# FYI........Calaveras road closed until 2018



## ghettocop (Apr 19, 2014)

Man this was some crappy news for me. One of my favorite loops.......Palomares/Calaveras is no more for the remainder of this year and all of next year. Was surprised and saddened to see the locked fence at Calaveras/Geary road today.


----------



## spdntrxi (Jul 25, 2013)

yes I noticed the signs on 680 by the sunol grade as well... The road had fallen apart over the winter.. maybe they will fix it, but that is certainly a LONG time.
I wonder where it is closed from the other side ??? county line ? false summit ?

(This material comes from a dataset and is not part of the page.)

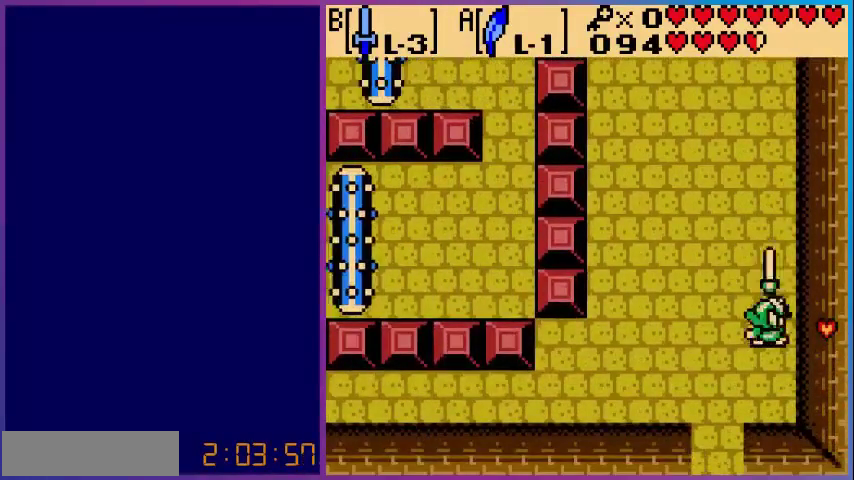
{"buttons": ["DPAD_DOWN"], "events": [[40, "DPAD_RIGHT", "up"], [80, "DPAD_DOWN", "down"], [120, "B", "up"], [360, "DPAD_LEFT", "down"], [480, "DPAD_LEFT", "up"]]}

wonder what the Primavera Century is going to do..


----------



## ghettocop (Apr 19, 2014)

Its closed from Geary to the Alameda county line, so heading south, about two miles south of false summit. You can come from the Felter side and still climb a bit but the closure eliminates a lot of creative, fantastic loops from Fremont/Livermore/Sunol/San Jose. I guess they are just completely eliminating all traffic to expedite the dam project.


----------



## jetdog9 (Jul 12, 2007)

It's no secret that tons of commuters take it because they'd rather drive slow on a windy road than stop and go on 680... If they are really going to ramp up construction traffic with huge trucks/machinery maybe it's for the best. 

I drive it somewhat frequently and the road seems in fine condition to me.


----------



## spdntrxi (Jul 25, 2013)

weekdays only... atleast.


----------



## calrider61 (Jul 1, 2012)

spdntrxi said:


> weekdays only... atleast.


Yup. It was open today. Saturday.


----------



## ghettocop (Apr 19, 2014)

calrider61 said:


> Yup. It was open today. Saturday.


Damnit! I have Mon/Tues off!


----------